The decision of the district court dismissing plaintiffs' suit for lack of subject matter jurisdiction is affirmed.


1. Paragraph (e) was amended on March 23, 1978 to expressly require that the sign "shall also advise passengers that they may request a physical inspection to be made of their photographic equipment and film packages without exposure to an X-ray system." 14 C.F.R. § 121.538a(e) (1979). The amendment is not at issue here.
2. Specifically, plaintiffs requested that the first two sentences of paragraph (e) of regulation 121.538a be amended to read as follows: No certificate holder may use an X-ray system to inspect carry-on baggage or items, unless a sign is posted in a conspicuous place which notifies passengers that such items are being inspected by an X-ray system and advises them to remove all film from their carry-on baggage and items before inspection. The certificate holder shall post a sign which advises passengers that "This X-Ray Machine is not Film Safe" or in the alternative that X-ray inspection may affect undeveloped film.

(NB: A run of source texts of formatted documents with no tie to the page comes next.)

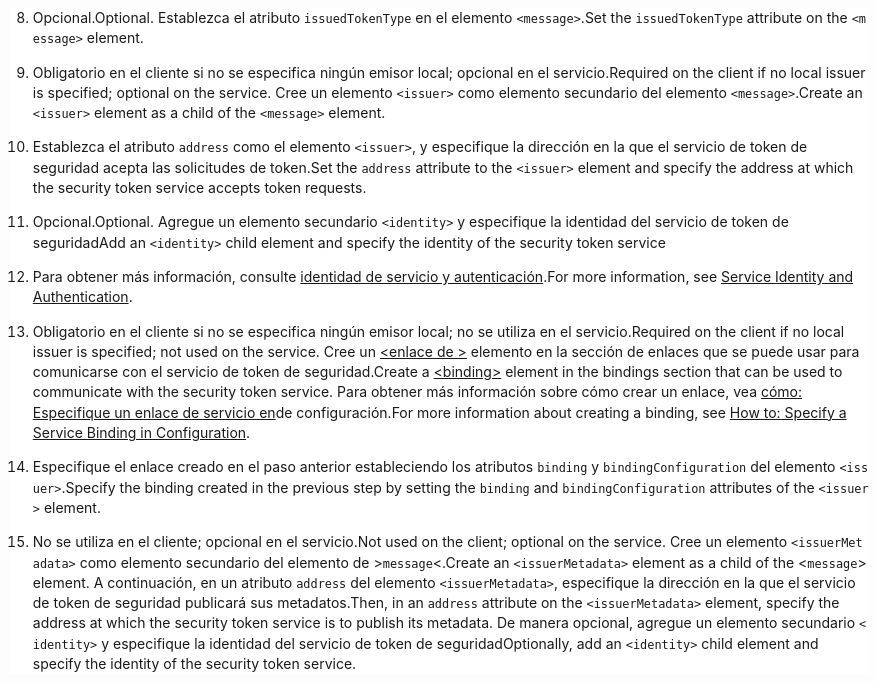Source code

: 8. <span data-ttu-id="6445e-162">Opcional.</span><span class="sxs-lookup"><span data-stu-id="6445e-162">Optional.</span></span> <span data-ttu-id="6445e-163">Establezca el atributo `issuedTokenType` en el elemento `<message>`.</span><span class="sxs-lookup"><span data-stu-id="6445e-163">Set the `issuedTokenType` attribute on the `<message>` element.</span></span>

9. <span data-ttu-id="6445e-164">Obligatorio en el cliente si no se especifica ningún emisor local; opcional en el servicio.</span><span class="sxs-lookup"><span data-stu-id="6445e-164">Required on the client if no local issuer is specified; optional on the service.</span></span> <span data-ttu-id="6445e-165">Cree un elemento `<issuer>` como elemento secundario del elemento `<message>`.</span><span class="sxs-lookup"><span data-stu-id="6445e-165">Create an `<issuer>` element as a child of the `<message>` element.</span></span>

10. <span data-ttu-id="6445e-166">Establezca el atributo `address` como el elemento `<issuer>`, y especifique la dirección en la que el servicio de token de seguridad acepta las solicitudes de token.</span><span class="sxs-lookup"><span data-stu-id="6445e-166">Set the `address` attribute to the `<issuer>` element and specify the address at which the security token service accepts token requests.</span></span>

11. <span data-ttu-id="6445e-167">Opcional.</span><span class="sxs-lookup"><span data-stu-id="6445e-167">Optional.</span></span> <span data-ttu-id="6445e-168">Agregue un elemento secundario `<identity>` y especifique la identidad del servicio de token de seguridad</span><span class="sxs-lookup"><span data-stu-id="6445e-168">Add an `<identity>` child element and specify the identity of the security token service</span></span>

12. <span data-ttu-id="6445e-169">Para obtener más información, consulte [identidad de servicio y autenticación](service-identity-and-authentication.md).</span><span class="sxs-lookup"><span data-stu-id="6445e-169">For more information, see [Service Identity and Authentication](service-identity-and-authentication.md).</span></span>

13. <span data-ttu-id="6445e-170">Obligatorio en el cliente si no se especifica ningún emisor local; no se utiliza en el servicio.</span><span class="sxs-lookup"><span data-stu-id="6445e-170">Required on the client if no local issuer is specified; not used on the service.</span></span> <span data-ttu-id="6445e-171">Cree un [\<enlace de >](../../configure-apps/file-schema/wcf/bindings.md) elemento en la sección de enlaces que se puede usar para comunicarse con el servicio de token de seguridad.</span><span class="sxs-lookup"><span data-stu-id="6445e-171">Create a [\<binding>](../../configure-apps/file-schema/wcf/bindings.md) element in the bindings section that can be used to communicate with the security token service.</span></span> <span data-ttu-id="6445e-172">Para obtener más información sobre cómo crear un enlace, vea [cómo: Especifique un enlace de servicio en](../../../../docs/framework/wcf/how-to-specify-a-service-binding-in-configuration.md)de configuración.</span><span class="sxs-lookup"><span data-stu-id="6445e-172">For more information about creating a binding, see [How to: Specify a Service Binding in Configuration](../../../../docs/framework/wcf/how-to-specify-a-service-binding-in-configuration.md).</span></span>

14. <span data-ttu-id="6445e-173">Especifique el enlace creado en el paso anterior estableciendo los atributos `binding` y `bindingConfiguration` del elemento `<issuer>`.</span><span class="sxs-lookup"><span data-stu-id="6445e-173">Specify the binding created in the previous step by setting the `binding` and `bindingConfiguration` attributes of the `<issuer>` element.</span></span>

15. <span data-ttu-id="6445e-174">No se utiliza en el cliente; opcional en el servicio.</span><span class="sxs-lookup"><span data-stu-id="6445e-174">Not used on the client; optional on the service.</span></span> <span data-ttu-id="6445e-175">Cree un elemento `<issuerMetadata>` como elemento secundario del elemento de >`message`<.</span><span class="sxs-lookup"><span data-stu-id="6445e-175">Create an `<issuerMetadata>` element as a child of the <`message`> element.</span></span> <span data-ttu-id="6445e-176">A continuación, en un atributo `address` del elemento `<issuerMetadata>`, especifique la dirección en la que el servicio de token de seguridad publicará sus metadatos.</span><span class="sxs-lookup"><span data-stu-id="6445e-176">Then, in an `address` attribute on the `<issuerMetadata>` element, specify the address at which the security token service is to publish its metadata.</span></span> <span data-ttu-id="6445e-177">De manera opcional, agregue un elemento secundario `<identity>` y especifique la identidad del servicio de token de seguridad</span><span class="sxs-lookup"><span data-stu-id="6445e-177">Optionally, add an `<identity>` child element and specify the identity of the security token service.</span></span>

Letter of March 29, 1977 issued by John L. McLucas, FAA Administrator, denying petition to amend § 121.538a(e). Appendix to brief of appellee at p. la.

3. In a letter issued on March 29, 1977, the petition to amend section 121.538a was denied. The FAA has provided this court with a copy of the Denial of Petition letter. Apparently, the letter was not part of the record in the district court. See Sima Products Corp. v. McLucas, supra, 460 F.Supp. at 130 n.1.
4. Section 1354(a) states: The Administrator is empowered to perform such acts, to conduct such investigations, to issue and amend such orders, and to make and amend such general or special rules, regulations, and procedures, pursuant to and consistent with the provisions of this chapter, as he shall deem necessary to carry out the provisions of, and to exercise and perform his powers and duties under, this chapter.
5. Section 551(6) defines "order" as "the whole or a part of a final disposition, whether affirmative, negative, injunctive, or declaratory in form."
6. It is not suggested that the FAA's regulation is unripe. The district court held that rule 121.538a(e) meets the finality criteria, see Puget Sound Traffic Ass'n v. C.A.B., 175 U.S.App. D.C. 410, 412, 536 F.2d 437, 439 (D.C.Cir. 1976). We agree. The regulation imposes specific obligations on certificate holders who, as the FAA points out, are subject to civil penalties under section 901(a) of the Federal Aviation Act, as amended, 49 U.S.C. § 1471, if a violation of the regulation occurs.